> **YOUR TASK**
Go line by line through the data below and work out how many lines contain "fruit"; the answer is that number alone.

> **MATERIAL FOR THIS EXERCISE**
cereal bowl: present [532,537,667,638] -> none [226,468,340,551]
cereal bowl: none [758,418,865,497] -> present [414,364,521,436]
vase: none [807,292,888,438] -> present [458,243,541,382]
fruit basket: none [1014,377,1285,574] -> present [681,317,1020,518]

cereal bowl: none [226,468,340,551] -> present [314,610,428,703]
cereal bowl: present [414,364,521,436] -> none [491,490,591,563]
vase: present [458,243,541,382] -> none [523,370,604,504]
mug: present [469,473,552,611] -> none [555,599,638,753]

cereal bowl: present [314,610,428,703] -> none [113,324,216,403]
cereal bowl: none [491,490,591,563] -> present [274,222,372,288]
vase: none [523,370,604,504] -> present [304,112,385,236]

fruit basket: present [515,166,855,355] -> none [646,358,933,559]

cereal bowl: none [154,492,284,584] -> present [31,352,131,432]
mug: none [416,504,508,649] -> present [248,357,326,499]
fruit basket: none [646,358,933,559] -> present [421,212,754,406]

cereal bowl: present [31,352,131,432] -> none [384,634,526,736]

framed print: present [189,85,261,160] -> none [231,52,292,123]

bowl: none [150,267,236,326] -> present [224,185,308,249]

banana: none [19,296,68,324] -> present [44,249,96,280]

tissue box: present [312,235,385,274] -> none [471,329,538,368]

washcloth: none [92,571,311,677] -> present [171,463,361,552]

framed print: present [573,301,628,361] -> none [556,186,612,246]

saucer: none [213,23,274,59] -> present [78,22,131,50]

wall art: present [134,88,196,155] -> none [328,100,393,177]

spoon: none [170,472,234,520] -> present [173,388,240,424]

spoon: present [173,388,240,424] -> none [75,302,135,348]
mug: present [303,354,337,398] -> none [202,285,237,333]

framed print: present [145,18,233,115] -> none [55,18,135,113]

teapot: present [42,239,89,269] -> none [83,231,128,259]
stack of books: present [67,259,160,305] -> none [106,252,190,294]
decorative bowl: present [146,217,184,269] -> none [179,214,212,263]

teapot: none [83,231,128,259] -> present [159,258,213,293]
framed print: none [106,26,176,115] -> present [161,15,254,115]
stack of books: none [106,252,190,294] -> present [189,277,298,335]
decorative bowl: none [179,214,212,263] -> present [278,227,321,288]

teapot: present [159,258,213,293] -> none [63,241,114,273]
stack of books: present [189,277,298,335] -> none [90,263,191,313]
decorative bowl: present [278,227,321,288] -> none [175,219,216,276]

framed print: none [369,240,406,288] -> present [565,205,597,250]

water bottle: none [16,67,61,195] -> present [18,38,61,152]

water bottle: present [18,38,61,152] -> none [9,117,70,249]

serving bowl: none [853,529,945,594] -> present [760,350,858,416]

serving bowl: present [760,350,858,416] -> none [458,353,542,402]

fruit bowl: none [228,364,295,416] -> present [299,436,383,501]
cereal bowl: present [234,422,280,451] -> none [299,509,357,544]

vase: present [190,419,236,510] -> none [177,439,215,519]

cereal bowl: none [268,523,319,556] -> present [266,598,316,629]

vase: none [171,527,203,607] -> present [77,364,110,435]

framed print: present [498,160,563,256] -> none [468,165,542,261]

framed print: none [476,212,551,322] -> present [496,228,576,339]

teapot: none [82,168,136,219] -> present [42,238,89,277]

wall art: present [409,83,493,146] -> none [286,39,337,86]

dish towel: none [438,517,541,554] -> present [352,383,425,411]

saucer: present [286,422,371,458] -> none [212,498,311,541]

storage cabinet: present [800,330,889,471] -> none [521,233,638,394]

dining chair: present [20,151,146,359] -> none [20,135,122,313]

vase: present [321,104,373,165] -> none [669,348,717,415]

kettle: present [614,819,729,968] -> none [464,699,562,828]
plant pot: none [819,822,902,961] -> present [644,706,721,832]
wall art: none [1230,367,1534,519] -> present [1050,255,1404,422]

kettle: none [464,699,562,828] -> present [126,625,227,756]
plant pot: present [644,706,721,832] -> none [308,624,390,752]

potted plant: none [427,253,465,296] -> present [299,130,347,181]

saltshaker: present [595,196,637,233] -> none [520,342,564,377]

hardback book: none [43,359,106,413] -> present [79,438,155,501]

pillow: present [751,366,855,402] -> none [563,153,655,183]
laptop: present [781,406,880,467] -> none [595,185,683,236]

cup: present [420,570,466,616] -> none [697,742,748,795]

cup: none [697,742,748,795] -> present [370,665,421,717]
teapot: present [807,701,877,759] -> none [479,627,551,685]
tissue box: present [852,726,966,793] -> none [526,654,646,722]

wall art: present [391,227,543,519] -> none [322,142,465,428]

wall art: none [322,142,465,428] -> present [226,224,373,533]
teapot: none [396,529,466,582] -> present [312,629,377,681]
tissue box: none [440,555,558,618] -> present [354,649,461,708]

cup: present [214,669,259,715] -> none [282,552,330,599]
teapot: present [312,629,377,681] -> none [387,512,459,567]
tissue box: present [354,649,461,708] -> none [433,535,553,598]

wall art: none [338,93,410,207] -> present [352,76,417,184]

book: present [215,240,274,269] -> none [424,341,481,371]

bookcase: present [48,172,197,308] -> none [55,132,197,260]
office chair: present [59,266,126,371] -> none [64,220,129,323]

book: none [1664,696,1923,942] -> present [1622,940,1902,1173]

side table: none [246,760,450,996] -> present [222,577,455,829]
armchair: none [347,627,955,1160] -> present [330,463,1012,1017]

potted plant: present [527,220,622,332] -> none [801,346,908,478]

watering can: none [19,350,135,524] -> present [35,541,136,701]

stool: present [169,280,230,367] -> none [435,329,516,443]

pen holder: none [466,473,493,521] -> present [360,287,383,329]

> **WRITTEN ANSWER**
4